Hori yang marah lalu berniat membunuh Hartono sebagai jalan pintas agar utang lunas dan istrinya bisa pulang. Maka, pada 11 Juni malam, Hori berjalan kaki sembari menenteng celurit menuju Desa Sombo, tempat Hartono berdomisili. Di tengah jalan sepi, ia bertemu seorang lelaki yang menurutnya sekilas Hartono.

Dari belakang, celurit Hori ayunkan untuk menghabisi si lelaki. Lelaki yang kemudian Hori sadar ternyata bukan Hartono. Itulah malam ketika nyawa Mohammad Toha, 34 tahun, melayang.

Lebih tragis lagi, Toha masih terhitung famili Hori. Ia sempat dibawa ke rumah sakit setelah pembacokan terjadi, tetapi nyawanya tak terselamatkan.

Perbuatan Hori membuatnya langsung diringkus polisi. "Setelah kami interogasi, pelaku mengakui pembunuhan ini telah direncanakan dengan motif agar utangnya menjadi hangus serta mendapatkan kembali istrinya yang telah digadaikan. Namun, ternyata salah target," ujar Kasat Reskrim Polres Lumajang AKP Hasran saat dihubungi Tribunnews.

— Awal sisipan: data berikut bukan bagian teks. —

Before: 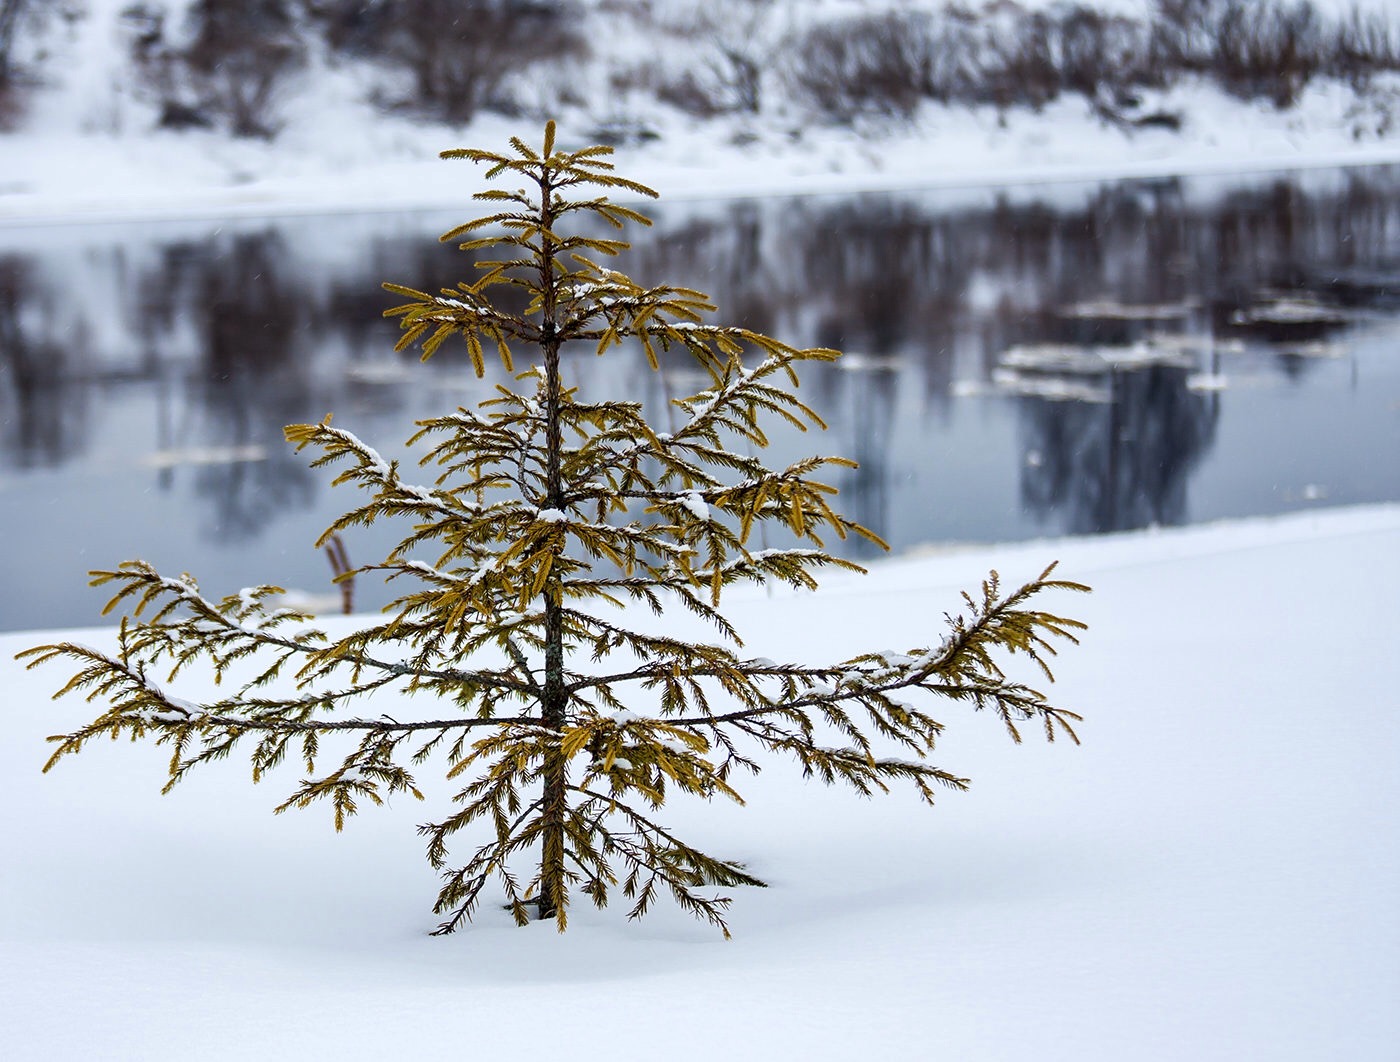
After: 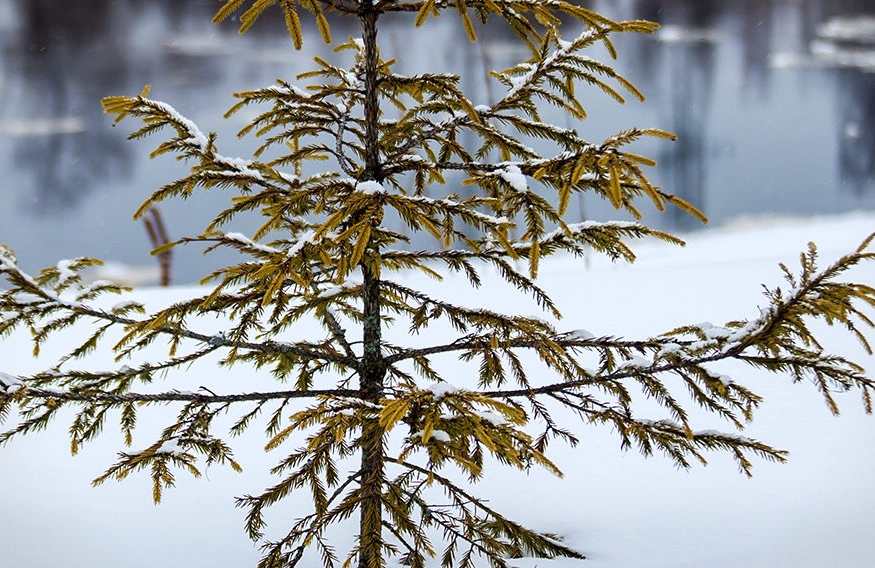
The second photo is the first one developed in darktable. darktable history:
vignetting: fall-off start 97.26%, fall-off radius 78.6%, width/height ratio 1.114
crop: left 13.015%, top 30.887%, right 24.414%, bottom 15.569%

Kasus pembunuhan salah sasaran ini membuat polisi geleng-geleng, apalagi karena motifnya di luar akal sehat. Polisi mencurigai ada masalah lain di luar perkara utang dan gadai istri. Apalagi istri Hori, R, telah tinggal bersama Hartono selama tujuh bulan.

"Terlepas dari kasus pembunuhan itu tersebut, ini benar-benar membuat saya kaget. Ini baru pertama saya tahu, ada suami yang tega menjadikan istrinya sebagai jaminan utang. Akal sehatnya di mana? Masak istri sendiri dianggap sebagai barang yang bisa dipindahtangankan begitu saja," ujar Kapolres Lumajang AKBP Arsal Sahban.

Soal menggadaikan istri, keterangan Hori kepada polisi tidak konsisten. Menurut Arsal kepada BBC Indonesia, mulanya Hori mengakui sudah menggadaikan istrinya. Belakangan ia menyebut tidak menggadaikan istri, melainkan Eno-lah yang langsung mengambil istrinya.

Polisi tengah menyelidiki keterangan Eno, istri Hori, dan anak Hori untuk mendapatkan kejelasan dari kasus ini.

"Semuanya akan kami panggil. Saya benar-benar ingin mengetahui bagaimana persoalan ini bisa terjadi. Ini soal moral, soal etika, masalah sosial, bukan sekadar masalah pembunuhan atau pinjam-meminjam uang," tambah Arsal.

Hori terancam dipenjara maksimal selama 20 tahun karena melanggar KUHP Pasal 340 tentang pembunuhan terencana jika hakim menyatakan dia terbukti bersalah.